> [Description of the task] Copy every line of the records that includes the word "worn".

(Stored data)

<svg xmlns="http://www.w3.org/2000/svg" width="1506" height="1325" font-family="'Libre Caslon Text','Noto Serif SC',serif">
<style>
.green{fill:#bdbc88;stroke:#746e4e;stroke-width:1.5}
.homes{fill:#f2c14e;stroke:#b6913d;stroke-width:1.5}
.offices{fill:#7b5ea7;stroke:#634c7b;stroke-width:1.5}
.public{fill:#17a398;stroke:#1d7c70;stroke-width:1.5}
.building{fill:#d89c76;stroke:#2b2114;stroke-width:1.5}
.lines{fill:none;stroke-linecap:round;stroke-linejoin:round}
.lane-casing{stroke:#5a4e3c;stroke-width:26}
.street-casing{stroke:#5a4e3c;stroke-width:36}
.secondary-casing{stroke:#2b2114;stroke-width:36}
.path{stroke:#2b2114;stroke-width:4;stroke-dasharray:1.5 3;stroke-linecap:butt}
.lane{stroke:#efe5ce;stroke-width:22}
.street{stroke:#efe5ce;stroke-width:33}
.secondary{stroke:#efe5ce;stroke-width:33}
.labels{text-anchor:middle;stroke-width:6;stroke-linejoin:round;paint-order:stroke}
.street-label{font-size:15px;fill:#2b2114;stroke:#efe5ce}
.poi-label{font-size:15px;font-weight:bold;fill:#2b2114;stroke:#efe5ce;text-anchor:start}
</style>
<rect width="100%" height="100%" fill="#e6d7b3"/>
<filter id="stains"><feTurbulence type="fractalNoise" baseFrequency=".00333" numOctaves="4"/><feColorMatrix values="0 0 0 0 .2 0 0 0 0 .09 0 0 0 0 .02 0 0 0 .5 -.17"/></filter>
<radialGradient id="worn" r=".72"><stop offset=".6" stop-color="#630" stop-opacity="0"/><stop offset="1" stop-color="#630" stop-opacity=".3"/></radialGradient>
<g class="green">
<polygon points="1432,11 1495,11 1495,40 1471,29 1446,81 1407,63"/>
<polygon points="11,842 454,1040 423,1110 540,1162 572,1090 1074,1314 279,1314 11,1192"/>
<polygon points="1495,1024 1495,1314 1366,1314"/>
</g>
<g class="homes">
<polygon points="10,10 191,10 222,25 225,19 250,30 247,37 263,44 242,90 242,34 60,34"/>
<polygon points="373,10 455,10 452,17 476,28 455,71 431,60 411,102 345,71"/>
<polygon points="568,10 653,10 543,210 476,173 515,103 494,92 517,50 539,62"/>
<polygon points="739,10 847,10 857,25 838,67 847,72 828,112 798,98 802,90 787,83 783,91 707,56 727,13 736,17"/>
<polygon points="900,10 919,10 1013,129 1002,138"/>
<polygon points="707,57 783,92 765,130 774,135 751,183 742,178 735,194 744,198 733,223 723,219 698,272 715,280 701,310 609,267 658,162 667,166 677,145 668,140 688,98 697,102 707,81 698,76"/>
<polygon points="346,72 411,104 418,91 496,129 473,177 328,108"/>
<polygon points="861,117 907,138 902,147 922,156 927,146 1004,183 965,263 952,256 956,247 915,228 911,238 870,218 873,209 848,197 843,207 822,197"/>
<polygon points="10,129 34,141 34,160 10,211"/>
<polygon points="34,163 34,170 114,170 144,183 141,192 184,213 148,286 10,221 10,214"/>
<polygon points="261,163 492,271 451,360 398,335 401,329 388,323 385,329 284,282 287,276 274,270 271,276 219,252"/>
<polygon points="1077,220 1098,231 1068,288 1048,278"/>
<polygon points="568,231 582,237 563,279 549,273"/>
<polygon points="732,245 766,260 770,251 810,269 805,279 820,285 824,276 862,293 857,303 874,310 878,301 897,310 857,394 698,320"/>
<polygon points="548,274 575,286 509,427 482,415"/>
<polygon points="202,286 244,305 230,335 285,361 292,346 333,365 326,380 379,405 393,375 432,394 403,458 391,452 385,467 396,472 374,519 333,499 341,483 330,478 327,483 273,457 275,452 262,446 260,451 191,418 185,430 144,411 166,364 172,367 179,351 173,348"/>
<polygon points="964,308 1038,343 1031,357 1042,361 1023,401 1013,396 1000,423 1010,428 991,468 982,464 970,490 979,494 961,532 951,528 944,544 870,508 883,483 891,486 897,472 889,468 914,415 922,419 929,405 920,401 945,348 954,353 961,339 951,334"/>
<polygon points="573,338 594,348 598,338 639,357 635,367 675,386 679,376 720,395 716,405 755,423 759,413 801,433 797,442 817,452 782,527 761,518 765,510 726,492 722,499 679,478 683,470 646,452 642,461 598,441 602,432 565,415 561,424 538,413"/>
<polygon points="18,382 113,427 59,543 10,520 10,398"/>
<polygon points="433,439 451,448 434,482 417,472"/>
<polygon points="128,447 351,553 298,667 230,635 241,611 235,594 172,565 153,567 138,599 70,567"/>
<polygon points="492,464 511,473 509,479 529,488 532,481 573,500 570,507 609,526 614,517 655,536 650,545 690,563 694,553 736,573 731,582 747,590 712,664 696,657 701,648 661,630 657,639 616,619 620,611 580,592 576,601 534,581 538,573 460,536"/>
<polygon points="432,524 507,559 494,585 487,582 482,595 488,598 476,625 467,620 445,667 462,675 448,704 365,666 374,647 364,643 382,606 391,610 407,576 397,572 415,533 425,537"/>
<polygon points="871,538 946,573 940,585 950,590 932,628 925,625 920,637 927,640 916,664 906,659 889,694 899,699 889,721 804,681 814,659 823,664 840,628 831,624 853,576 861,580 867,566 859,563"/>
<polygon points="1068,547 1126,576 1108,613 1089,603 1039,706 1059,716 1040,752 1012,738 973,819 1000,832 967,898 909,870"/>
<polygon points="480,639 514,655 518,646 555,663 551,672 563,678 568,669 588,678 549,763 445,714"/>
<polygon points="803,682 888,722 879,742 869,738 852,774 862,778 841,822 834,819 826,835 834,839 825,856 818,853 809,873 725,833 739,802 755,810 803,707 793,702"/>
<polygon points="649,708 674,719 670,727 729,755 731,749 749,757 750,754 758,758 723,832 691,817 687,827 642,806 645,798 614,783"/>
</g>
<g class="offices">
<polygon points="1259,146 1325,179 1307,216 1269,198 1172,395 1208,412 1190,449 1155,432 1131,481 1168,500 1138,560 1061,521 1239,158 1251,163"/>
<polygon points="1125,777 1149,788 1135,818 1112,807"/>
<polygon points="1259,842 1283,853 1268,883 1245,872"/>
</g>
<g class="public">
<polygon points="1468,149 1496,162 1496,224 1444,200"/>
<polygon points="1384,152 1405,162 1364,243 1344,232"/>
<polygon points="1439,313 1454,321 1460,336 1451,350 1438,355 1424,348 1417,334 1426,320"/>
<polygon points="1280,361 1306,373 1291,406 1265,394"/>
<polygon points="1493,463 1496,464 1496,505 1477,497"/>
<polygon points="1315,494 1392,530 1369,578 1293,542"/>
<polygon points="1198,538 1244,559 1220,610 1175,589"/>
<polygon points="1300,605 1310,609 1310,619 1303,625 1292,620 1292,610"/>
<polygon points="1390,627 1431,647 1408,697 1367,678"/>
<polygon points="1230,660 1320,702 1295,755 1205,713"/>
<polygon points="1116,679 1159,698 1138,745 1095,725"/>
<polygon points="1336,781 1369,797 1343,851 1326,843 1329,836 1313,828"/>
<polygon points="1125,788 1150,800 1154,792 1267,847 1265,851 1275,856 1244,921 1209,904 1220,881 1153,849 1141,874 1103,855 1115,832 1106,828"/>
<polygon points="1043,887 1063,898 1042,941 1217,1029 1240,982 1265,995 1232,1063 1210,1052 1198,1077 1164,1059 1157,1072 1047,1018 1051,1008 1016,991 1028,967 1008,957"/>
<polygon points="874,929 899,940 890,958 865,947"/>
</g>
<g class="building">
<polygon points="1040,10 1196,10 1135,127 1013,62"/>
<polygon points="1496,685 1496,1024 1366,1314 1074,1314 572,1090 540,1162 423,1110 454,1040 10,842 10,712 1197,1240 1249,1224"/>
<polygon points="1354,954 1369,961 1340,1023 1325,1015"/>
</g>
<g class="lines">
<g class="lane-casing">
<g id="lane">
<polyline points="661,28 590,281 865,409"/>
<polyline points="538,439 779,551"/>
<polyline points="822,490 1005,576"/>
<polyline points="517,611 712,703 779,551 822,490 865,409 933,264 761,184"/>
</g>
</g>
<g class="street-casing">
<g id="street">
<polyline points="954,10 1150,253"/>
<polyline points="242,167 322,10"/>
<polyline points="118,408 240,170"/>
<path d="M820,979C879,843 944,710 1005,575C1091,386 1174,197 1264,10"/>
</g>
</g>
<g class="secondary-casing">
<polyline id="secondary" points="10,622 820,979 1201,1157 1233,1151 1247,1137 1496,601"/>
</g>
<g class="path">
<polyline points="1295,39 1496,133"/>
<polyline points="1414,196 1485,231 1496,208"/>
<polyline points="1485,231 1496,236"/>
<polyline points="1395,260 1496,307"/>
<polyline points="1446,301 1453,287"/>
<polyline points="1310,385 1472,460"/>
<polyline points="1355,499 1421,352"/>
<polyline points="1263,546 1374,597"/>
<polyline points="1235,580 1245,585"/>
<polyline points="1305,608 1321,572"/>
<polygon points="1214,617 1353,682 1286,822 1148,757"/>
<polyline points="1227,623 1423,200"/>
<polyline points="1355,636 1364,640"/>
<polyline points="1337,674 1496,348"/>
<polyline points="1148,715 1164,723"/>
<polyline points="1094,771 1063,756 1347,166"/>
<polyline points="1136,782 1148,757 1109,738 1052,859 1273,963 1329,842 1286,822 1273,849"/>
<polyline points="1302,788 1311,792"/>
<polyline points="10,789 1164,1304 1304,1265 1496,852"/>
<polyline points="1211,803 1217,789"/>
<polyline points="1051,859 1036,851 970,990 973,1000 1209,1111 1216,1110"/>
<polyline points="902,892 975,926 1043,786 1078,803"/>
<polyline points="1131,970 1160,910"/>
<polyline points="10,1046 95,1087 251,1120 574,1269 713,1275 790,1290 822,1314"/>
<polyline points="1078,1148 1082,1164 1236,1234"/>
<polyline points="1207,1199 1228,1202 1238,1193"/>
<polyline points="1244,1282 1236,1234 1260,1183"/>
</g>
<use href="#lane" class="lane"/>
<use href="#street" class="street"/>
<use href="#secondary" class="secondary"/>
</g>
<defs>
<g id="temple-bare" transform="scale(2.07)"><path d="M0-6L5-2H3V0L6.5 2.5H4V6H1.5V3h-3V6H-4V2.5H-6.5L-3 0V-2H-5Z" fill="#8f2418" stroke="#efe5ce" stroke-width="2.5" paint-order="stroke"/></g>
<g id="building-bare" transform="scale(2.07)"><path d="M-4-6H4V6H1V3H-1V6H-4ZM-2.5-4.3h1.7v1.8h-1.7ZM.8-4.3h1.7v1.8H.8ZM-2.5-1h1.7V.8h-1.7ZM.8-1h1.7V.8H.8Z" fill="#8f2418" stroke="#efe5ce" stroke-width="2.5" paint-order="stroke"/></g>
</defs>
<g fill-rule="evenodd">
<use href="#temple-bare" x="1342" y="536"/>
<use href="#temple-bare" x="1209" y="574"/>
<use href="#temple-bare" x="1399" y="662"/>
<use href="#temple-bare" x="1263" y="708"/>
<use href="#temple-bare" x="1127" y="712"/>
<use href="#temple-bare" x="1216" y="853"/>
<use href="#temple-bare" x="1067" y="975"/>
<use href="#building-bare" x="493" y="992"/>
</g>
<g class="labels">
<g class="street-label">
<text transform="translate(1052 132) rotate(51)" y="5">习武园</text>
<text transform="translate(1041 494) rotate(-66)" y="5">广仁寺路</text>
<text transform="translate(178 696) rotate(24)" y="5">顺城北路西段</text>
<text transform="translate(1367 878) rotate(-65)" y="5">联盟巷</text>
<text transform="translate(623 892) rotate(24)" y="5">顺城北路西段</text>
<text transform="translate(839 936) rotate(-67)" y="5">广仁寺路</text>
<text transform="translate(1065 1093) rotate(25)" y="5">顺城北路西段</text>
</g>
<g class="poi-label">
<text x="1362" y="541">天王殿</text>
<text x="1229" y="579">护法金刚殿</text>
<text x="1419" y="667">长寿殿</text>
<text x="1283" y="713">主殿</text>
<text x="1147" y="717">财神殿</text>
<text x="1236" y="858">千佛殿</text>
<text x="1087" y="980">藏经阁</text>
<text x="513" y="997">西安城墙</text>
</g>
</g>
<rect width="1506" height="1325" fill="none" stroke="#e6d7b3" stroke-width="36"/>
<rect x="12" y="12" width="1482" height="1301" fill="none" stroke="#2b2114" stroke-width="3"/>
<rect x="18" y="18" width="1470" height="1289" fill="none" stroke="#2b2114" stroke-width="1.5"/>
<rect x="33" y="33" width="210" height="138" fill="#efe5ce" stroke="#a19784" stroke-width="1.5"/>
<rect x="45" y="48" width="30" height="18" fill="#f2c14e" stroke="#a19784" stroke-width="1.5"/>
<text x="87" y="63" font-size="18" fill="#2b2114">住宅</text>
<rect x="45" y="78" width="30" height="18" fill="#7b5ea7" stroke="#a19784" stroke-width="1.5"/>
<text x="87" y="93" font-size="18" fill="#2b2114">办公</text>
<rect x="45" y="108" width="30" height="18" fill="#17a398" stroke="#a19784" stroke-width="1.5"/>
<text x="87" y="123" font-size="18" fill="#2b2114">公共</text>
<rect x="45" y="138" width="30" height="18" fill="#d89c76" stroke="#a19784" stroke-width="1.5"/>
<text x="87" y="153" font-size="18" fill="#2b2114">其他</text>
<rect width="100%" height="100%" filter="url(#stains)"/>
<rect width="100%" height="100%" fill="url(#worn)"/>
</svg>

> [Result below]
<radialGradient id="worn" r=".72"><stop offset=".6" stop-color="#630" stop-opacity="0"/><stop offset="1" stop-color="#630" stop-opacity=".3"/></radialGradient>
<rect width="100%" height="100%" fill="url(#worn)"/>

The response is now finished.